**DATA EXCERPT:**
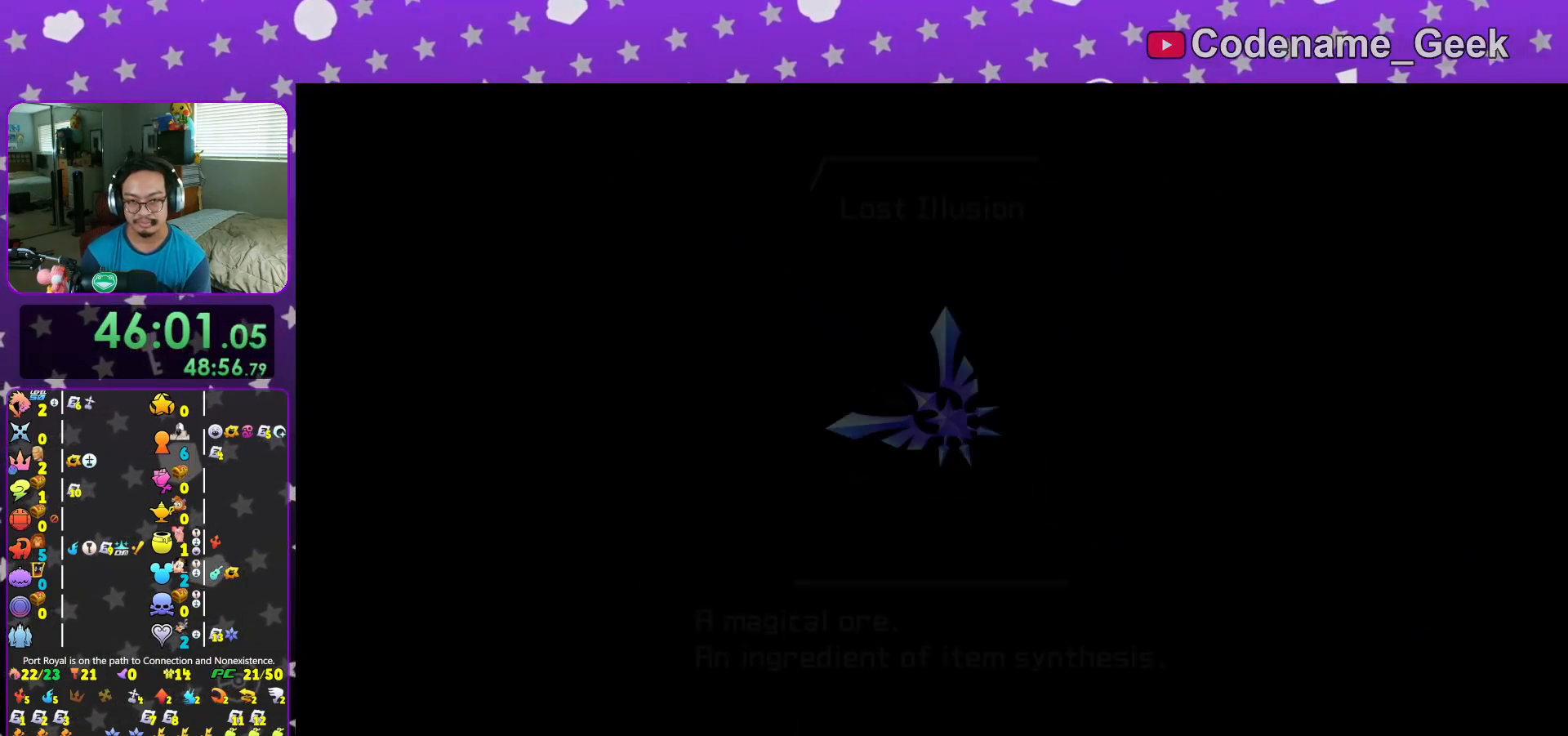
{"buttons": ["L1"], "left_stick": "up-right", "right_stick": "center", "events": [[17, "A", "down"], [17, "B", "up"], [50, "B", "down"], [83, "A", "up"], [133, "A", "down"], [133, "B", "up"], [200, "B", "down"], [217, "A", "up"], [267, "A", "down"], [284, "B", "up"], [334, "B", "down"], [417, "B", "up"], [417, "L1", "down"], [450, "A", "up"], [450, "left_stick", "up-right"]]}
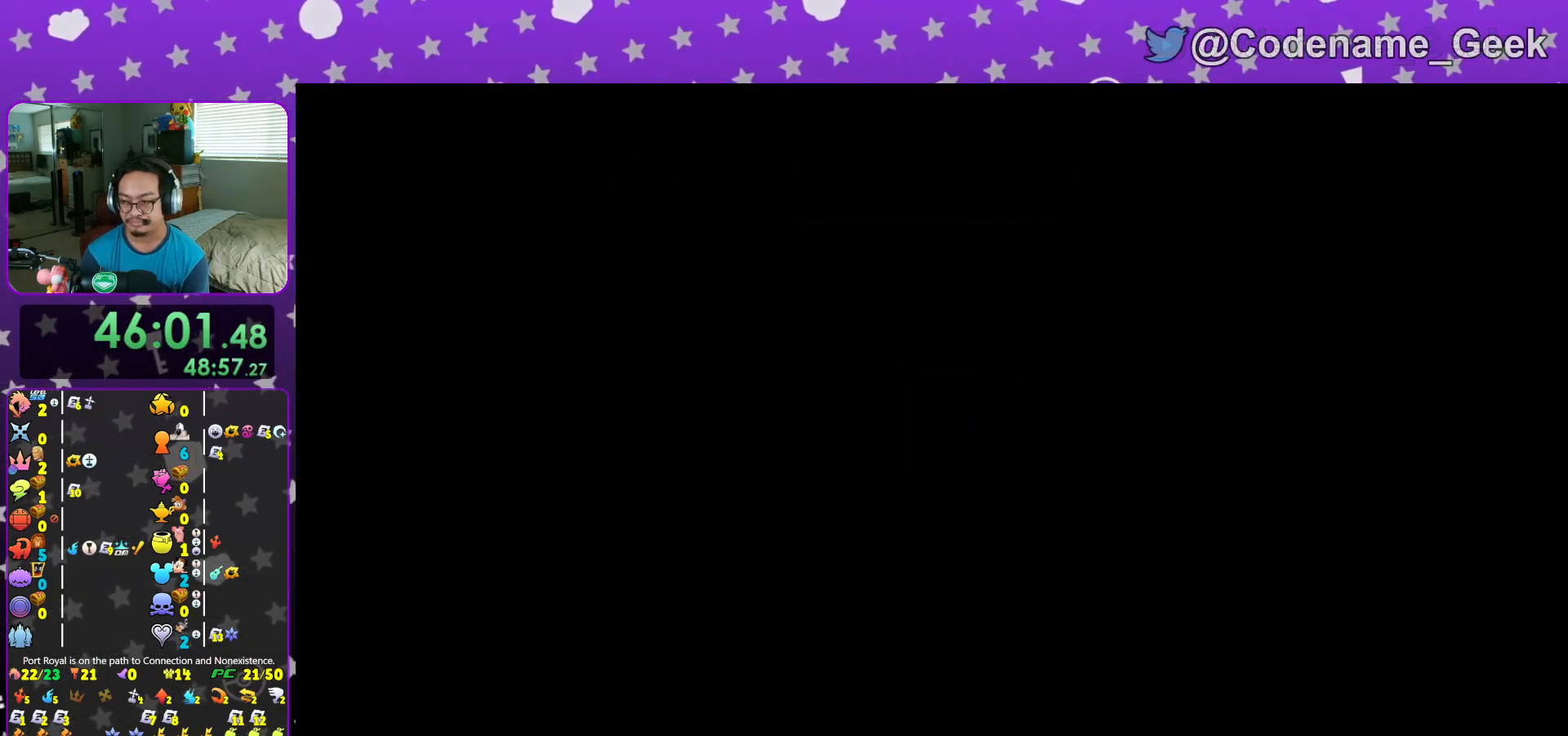
{"buttons": [], "left_stick": "up-right", "right_stick": "center", "events": [[17, "L1", "up"], [151, "L1", "down"], [234, "L1", "up"], [351, "L1", "down"], [434, "L1", "up"]]}
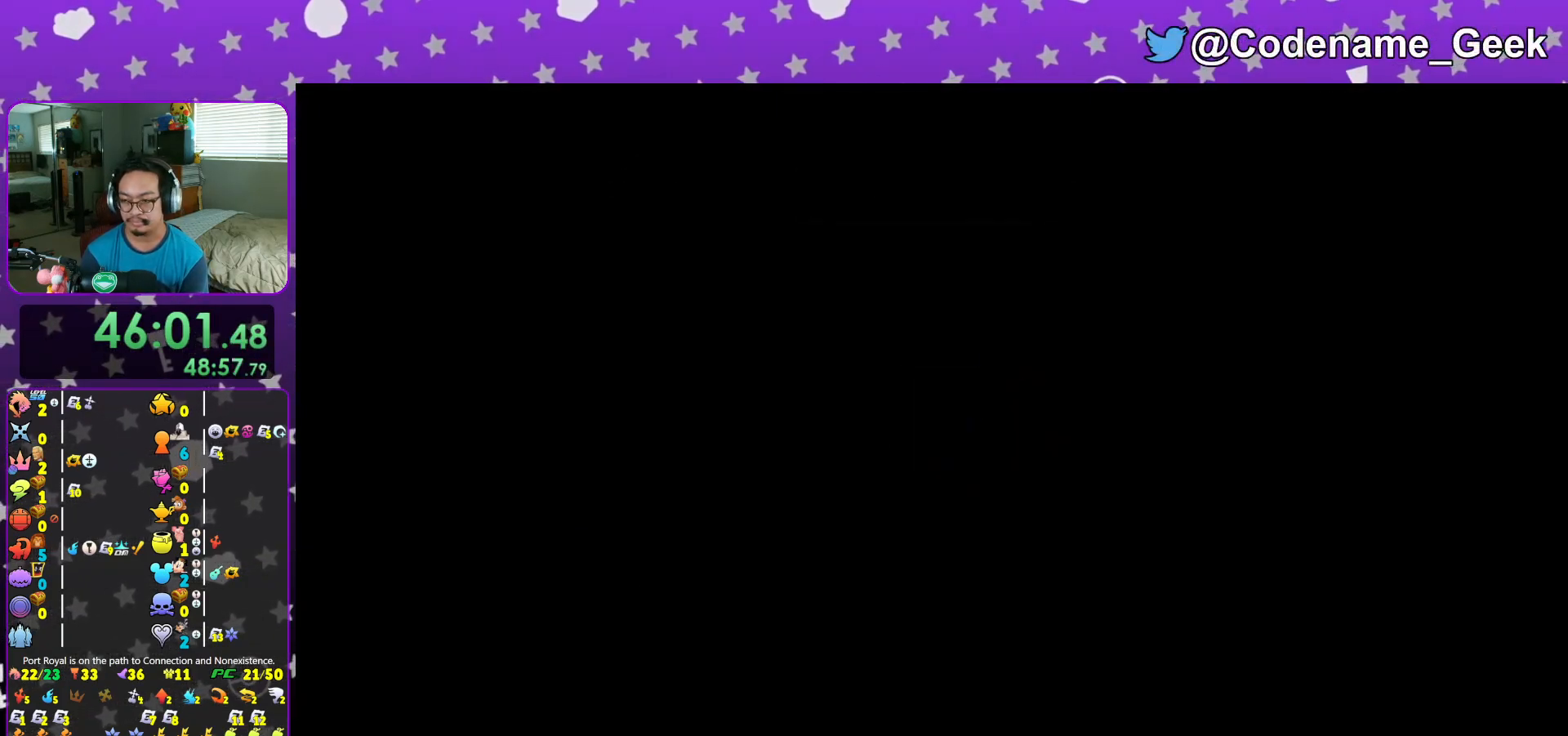
{"buttons": ["B"], "left_stick": "up-right", "right_stick": "center", "events": [[17, "B", "down"], [100, "B", "up"], [167, "B", "down"], [250, "B", "up"], [350, "B", "down"], [434, "B", "up"], [484, "B", "down"]]}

**TO DO:**
Copy the data verbatim, skipping any image it holds.

**THE ANSWER:**
{"buttons": ["L1"], "left_stick": "up-right", "right_stick": "center", "events": [[17, "A", "down"], [17, "B", "up"], [50, "B", "down"], [83, "A", "up"], [133, "A", "down"], [133, "B", "up"], [200, "B", "down"], [217, "A", "up"], [267, "A", "down"], [284, "B", "up"], [334, "B", "down"], [417, "B", "up"], [417, "L1", "down"], [450, "A", "up"], [450, "left_stick", "up-right"]]}
{"buttons": [], "left_stick": "up-right", "right_stick": "center", "events": [[17, "L1", "up"], [151, "L1", "down"], [234, "L1", "up"], [351, "L1", "down"], [434, "L1", "up"]]}
{"buttons": ["B"], "left_stick": "up-right", "right_stick": "center", "events": [[17, "B", "down"], [100, "B", "up"], [167, "B", "down"], [250, "B", "up"], [350, "B", "down"], [434, "B", "up"], [484, "B", "down"]]}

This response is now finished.